You can sand your plastic or wooden cutting board with a battery-powered sander. However, before you start sanding, you should always prep your board using steel wool to remove any micro pieces of plastic on the board, according to Instructables Living. Once the board is prepped and ready to go, start with a 25 grit sandpaper to successfully remove its top later. Eventually, you'll want to finish with 80 grit.


As we mentioned earlier, cutting boards need to be thoroughly cleaned between uses to avoid contamination and the potential spread of diseases. Anytime you use your cutting board to cut raw meat, poultry, or seafood, it's absolutely crucial to clean and disinfect your board, Eat Right states. Simply using bleach can get this done in no time. Not only will bleach thoroughly clean your cutting board and keep it looking new, but it will ensure your board remains germ-free and safe to use.

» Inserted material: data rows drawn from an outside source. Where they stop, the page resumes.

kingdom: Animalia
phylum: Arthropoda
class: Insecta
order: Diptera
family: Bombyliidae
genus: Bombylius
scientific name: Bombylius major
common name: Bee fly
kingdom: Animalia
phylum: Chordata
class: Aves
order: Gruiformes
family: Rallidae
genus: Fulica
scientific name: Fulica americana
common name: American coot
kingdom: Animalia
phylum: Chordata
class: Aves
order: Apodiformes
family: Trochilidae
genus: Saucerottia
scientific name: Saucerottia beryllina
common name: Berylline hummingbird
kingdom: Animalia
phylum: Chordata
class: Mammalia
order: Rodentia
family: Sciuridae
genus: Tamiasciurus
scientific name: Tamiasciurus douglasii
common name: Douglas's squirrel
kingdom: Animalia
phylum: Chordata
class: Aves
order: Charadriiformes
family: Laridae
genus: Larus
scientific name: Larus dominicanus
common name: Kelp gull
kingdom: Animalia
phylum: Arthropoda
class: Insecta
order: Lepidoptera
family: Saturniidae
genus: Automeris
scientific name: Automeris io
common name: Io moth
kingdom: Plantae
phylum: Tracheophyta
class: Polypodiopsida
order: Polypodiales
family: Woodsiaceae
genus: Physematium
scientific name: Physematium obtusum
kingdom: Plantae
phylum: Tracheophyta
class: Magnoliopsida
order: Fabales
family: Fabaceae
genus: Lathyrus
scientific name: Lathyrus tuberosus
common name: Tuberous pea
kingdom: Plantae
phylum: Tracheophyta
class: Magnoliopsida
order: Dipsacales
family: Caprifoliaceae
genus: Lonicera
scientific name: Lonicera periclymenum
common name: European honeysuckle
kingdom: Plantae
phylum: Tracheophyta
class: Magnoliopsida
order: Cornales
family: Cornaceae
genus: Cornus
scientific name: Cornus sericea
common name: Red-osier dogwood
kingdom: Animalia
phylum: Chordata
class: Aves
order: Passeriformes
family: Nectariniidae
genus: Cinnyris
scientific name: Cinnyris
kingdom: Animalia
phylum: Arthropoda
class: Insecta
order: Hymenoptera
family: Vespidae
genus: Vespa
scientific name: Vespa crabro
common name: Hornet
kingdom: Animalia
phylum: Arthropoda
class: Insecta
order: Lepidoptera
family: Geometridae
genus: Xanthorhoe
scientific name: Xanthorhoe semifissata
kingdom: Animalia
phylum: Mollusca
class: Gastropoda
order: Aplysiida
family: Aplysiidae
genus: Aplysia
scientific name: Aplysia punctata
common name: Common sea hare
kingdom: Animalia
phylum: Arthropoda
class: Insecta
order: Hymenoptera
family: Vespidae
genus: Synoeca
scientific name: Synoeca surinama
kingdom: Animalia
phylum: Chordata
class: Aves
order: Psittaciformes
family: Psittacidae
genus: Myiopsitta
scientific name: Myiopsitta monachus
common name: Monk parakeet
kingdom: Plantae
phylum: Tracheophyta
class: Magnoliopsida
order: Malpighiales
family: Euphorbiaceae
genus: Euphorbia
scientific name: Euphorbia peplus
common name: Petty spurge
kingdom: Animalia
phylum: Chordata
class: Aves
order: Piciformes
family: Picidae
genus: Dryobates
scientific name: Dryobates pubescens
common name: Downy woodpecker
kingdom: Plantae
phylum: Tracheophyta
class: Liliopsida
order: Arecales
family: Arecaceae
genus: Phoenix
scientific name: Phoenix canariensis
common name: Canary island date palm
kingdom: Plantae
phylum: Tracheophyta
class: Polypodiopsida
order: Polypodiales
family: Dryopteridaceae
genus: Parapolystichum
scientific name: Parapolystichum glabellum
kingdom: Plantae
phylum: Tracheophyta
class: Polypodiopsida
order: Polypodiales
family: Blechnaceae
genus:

To make your bleach solution, mix 1 tablespoon of liquid chlorine bleach (preferably unscented) with a gallon of water. Saturate the cutting board with the solution and let it sit for a few minutes to fully penetrate the cutting board's surface. Rinse the bleach solution off with water before letting your board dry. Either air drying or using paper towels to pat it dry will work. Make sure the bleach is completely rinsed off before using your cutting board again.

Baking soda and salt

While bleach quickly rids your plastic cutting board of those nasty stains, some people want to avoid harsh chemicals inside their home. If you fall into that category, here's a tip to clean a plastic cutting board without bleach. To begin, wash your board by hand with dish soap and water. Following that, submerge the board in a white vinegar solution and let it sit for five minutes. Alternatively, you can thoroughly coat it with a 3% hydrogen peroxide spray, but it will still need to sit for five minutes, Kitchn suggests.

After the five minutes are up, wash again with soap and water. For the final step, mix together equal parts salt, baking soda, and water. Since salt has a rough consistency, adding it in will boost the mixture's scouring capabilities, Airtasker explains. Use this to scrub your plastic cutting board until you've removed any lingering stains.